People-led Solutions

As well as taking direct action and legal challenges, as well as finding and forging alliances, and as well as setting out a positive vision for the future, resistance is about finding our own solutions in the here and now. This is happening in every corner of the world, as the Atlas of Utopia clearly shows. There is no shortage of existing solutions to the crisis of climate change.

In Alaska, small villages have been turning to off-grid renewable energy, with remarkable results. The same is true across Africa and Asia where decentralised approaches are being taken to bring electricity to the 1 billion people who are still going without. And in the Amazon, Indigenous Peoples — long the victims of bad development projects such as mega-dams — are beginning to put together renewable energy plans of their own.

Inhabitants of El Cua, Nicaragua, have for 30 years been quietly undertaking an energy revolution to a “solidarity-driven, community-focused development model that was designed collectively — through trial and error and numerous rounds of consultation — by local engineers, builders and community members.” In the U.K. energy poverty is also being confronted from the bottom-up by groups such as Greater Manchester Community Renewables who aim to put energy ownership back in the hands of communities.

This is the same objective as global campaigns such as Reclaim Power, which aim to build a fossil-free world in a very short amount of time.

While national governments generally lack the political will to do what it takes to find solutions to climate change, municipalities have emerged as beacons of hope, with cities like Berlin yielding to citizen pressure to divest hundreds of millions of Euros worth of pension funds from fossil fuel stock.

The Spanish cities of Barcelona, Cádiz, Madrid, Pamplona y Zaragoza have declared themselves cities for a just and democratic energy transition and launched a communication effort to share what initiatives they have already developed as part of a process to normalise community renewable energy.

While it has been obvious to many people for a long time that there are myriad ways in which good development policies both mitigate drivers of climate change and also address social inequities, the evidence is now there for all to see, as a new review of 700 papers evidences.

The results “clearly shows that low-carbon measures can help to achieve a range of development priorities, such as job creation, improved public health, social inclusion, and improved accessibility.

* Directions: Condense the paragraph of the text on people-led climate solutions that begins "In Alaska, small villages" into a shorter version that keeps its main facts.

* Material shown:
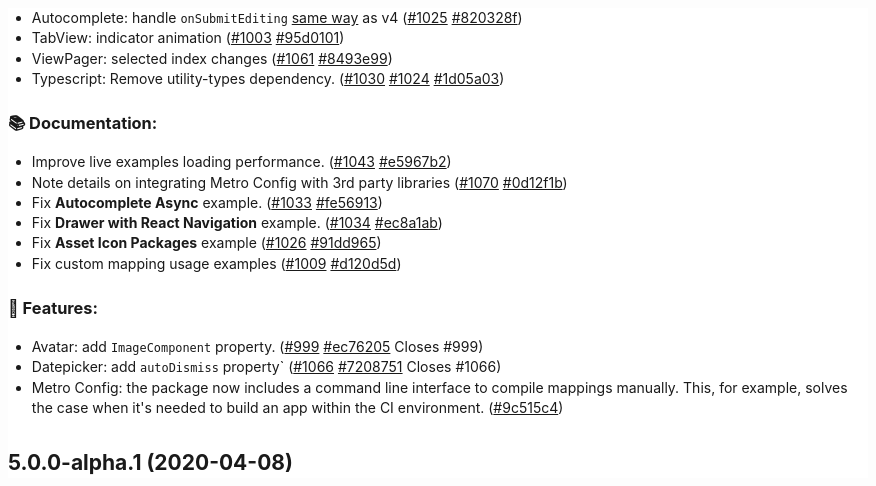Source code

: - Autocomplete: handle `onSubmitEditing` [same way](https://github.com/akveo/react-native-ui-kitten/commit/e6e2325c175c69df08d69d5a4cc297092d216cc7) as v4 ([#1025](https://github.com/akveo/react-native-ui-kitten/issues/1025) [#820328f](https://github.com/akveo/react-native-ui-kitten/pull/1055/commits/820328f00dd80e175d1dd2fe6b35d7ea8534722a))
- TabView: indicator animation ([#1003](https://github.com/akveo/react-native-ui-kitten/issues/1003) [#95d0101](https://github.com/akveo/react-native-ui-kitten/pull/1055/commits/95d01015ca9b4810cc9a340802e8c8f237e7e12b))
- ViewPager: selected index changes ([#1061](https://github.com/akveo/react-native-ui-kitten/issues/1061) [#8493e99](https://github.com/akveo/react-native-ui-kitten/pull/1055/commits/8493e990f1f11e84dbd821456ef994e1cb5f44eb))
- Typescript: Remove utility-types dependency. ([#1030](https://github.com/akveo/react-native-ui-kitten/issues/1030) [#1024](https://github.com/akveo/react-native-ui-kitten/issues/1024) [#1d05a03](https://github.com/akveo/react-native-ui-kitten/pull/1055/commits/1d05a035133cbf61cb8973706d5ba317da7b677f))

### :books: Documentation:
- Improve live examples loading performance. ([#1043](https://github.com/akveo/react-native-ui-kitten/issues/1043) [#e5967b2](https://github.com/akveo/react-native-ui-kitten/pull/1055/commits/e5967b2834435b82970b8812b52d2100de0048b7))
- Note details on integrating Metro Config with 3rd party libraries ([#1070](https://github.com/akveo/react-native-ui-kitten/issues/1070) [#0d12f1b](https://github.com/akveo/react-native-ui-kitten/pull/1055/commits/0d12f1bf59cc2193a457fd4708f1ef16bed7510d))
- Fix **Autocomplete Async** example. ([#1033](https://github.com/akveo/react-native-ui-kitten/issues/1033) [#fe56913](https://github.com/akveo/react-native-ui-kitten/pull/1055/commits/fe56913e2cff71814f49fa19badd8c3980b9be94))
- Fix **Drawer with React Navigation** example. ([#1034](https://github.com/akveo/react-native-ui-kitten/issues/1034) [#ec8a1ab](https://github.com/akveo/react-native-ui-kitten/pull/1055/commits/ec8a1ab1f225f7224cee91c1447712c31a075848))
- Fix **Asset Icon Packages** example ([#1026](https://github.com/akveo/react-native-ui-kitten/issues/1026) [#91dd965](https://github.com/akveo/react-native-ui-kitten/pull/1055/commits/91dd9654a63e7a737cbb7a842e005dd3ff6967ea))
- Fix custom mapping usage examples ([#1009](https://github.com/akveo/react-native-ui-kitten/issues/1009) [#d120d5d](https://github.com/akveo/react-native-ui-kitten/pull/1055/commits/d120d5d690eeac78341f16254fd589e18660ef48))

### :rocket: Features:
- Avatar: add `ImageComponent` property. ([#999](https://github.com/akveo/react-native-ui-kitten/issues/999) [#ec76205](https://github.com/akveo/react-native-ui-kitten/pull/1055/commits/ec762056975ab25aa5025eb2bc60f0be75feb727) Closes #999)
- Datepicker: add `autoDismiss` property` ([#1066](https://github.com/akveo/react-native-ui-kitten/issues/1066) [#7208751](https://github.com/akveo/react-native-ui-kitten/pull/1055/commits/7208751b8839b0da7d24fc8b5875ec61a2031df0) Closes #1066)
- Metro Config: the package now includes a command line interface to compile mappings manually. This, for example, solves the case when it's needed to build an app within the CI environment. ([#9c515c4](https://github.com/akveo/react-native-ui-kitten/pull/1055/commits/9c515c40ecd70f03d16f7a7e96fe71e99cdc8920))



## 5.0.0-alpha.1 (2020-04-08)
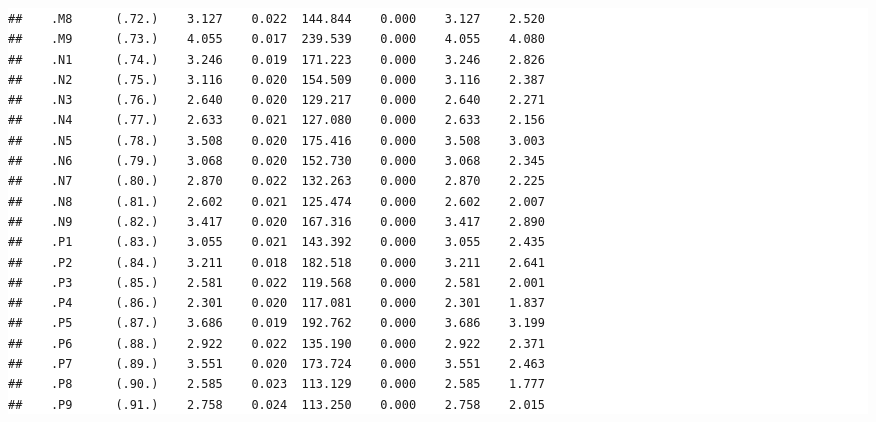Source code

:     ##    .M8      (.72.)    3.127    0.022  144.844    0.000    3.127    2.520
    ##    .M9      (.73.)    4.055    0.017  239.539    0.000    4.055    4.080
    ##    .N1      (.74.)    3.246    0.019  171.223    0.000    3.246    2.826
    ##    .N2      (.75.)    3.116    0.020  154.509    0.000    3.116    2.387
    ##    .N3      (.76.)    2.640    0.020  129.217    0.000    2.640    2.271
    ##    .N4      (.77.)    2.633    0.021  127.080    0.000    2.633    2.156
    ##    .N5      (.78.)    3.508    0.020  175.416    0.000    3.508    3.003
    ##    .N6      (.79.)    3.068    0.020  152.730    0.000    3.068    2.345
    ##    .N7      (.80.)    2.870    0.022  132.263    0.000    2.870    2.225
    ##    .N8      (.81.)    2.602    0.021  125.474    0.000    2.602    2.007
    ##    .N9      (.82.)    3.417    0.020  167.316    0.000    3.417    2.890
    ##    .P1      (.83.)    3.055    0.021  143.392    0.000    3.055    2.435
    ##    .P2      (.84.)    3.211    0.018  182.518    0.000    3.211    2.641
    ##    .P3      (.85.)    2.581    0.022  119.568    0.000    2.581    2.001
    ##    .P4      (.86.)    2.301    0.020  117.081    0.000    2.301    1.837
    ##    .P5      (.87.)    3.686    0.019  192.762    0.000    3.686    3.199
    ##    .P6      (.88.)    2.922    0.022  135.190    0.000    2.922    2.371
    ##    .P7      (.89.)    3.551    0.020  173.724    0.000    3.551    2.463
    ##    .P8      (.90.)    2.585    0.023  113.129    0.000    2.585    1.777
    ##    .P9      (.91.)    2.758    0.024  113.250    0.000    2.758    2.015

* Solution to the problem: Small Alaskan villages have achieved remarkable results with off-grid renewable energy. Decentralized approaches across Africa and Asia aim to bring electricity to the 1 billion people still without it. In the Amazon, Indigenous Peoples, long harmed by projects such as mega-dams, are beginning to draw up their own renewable energy plans.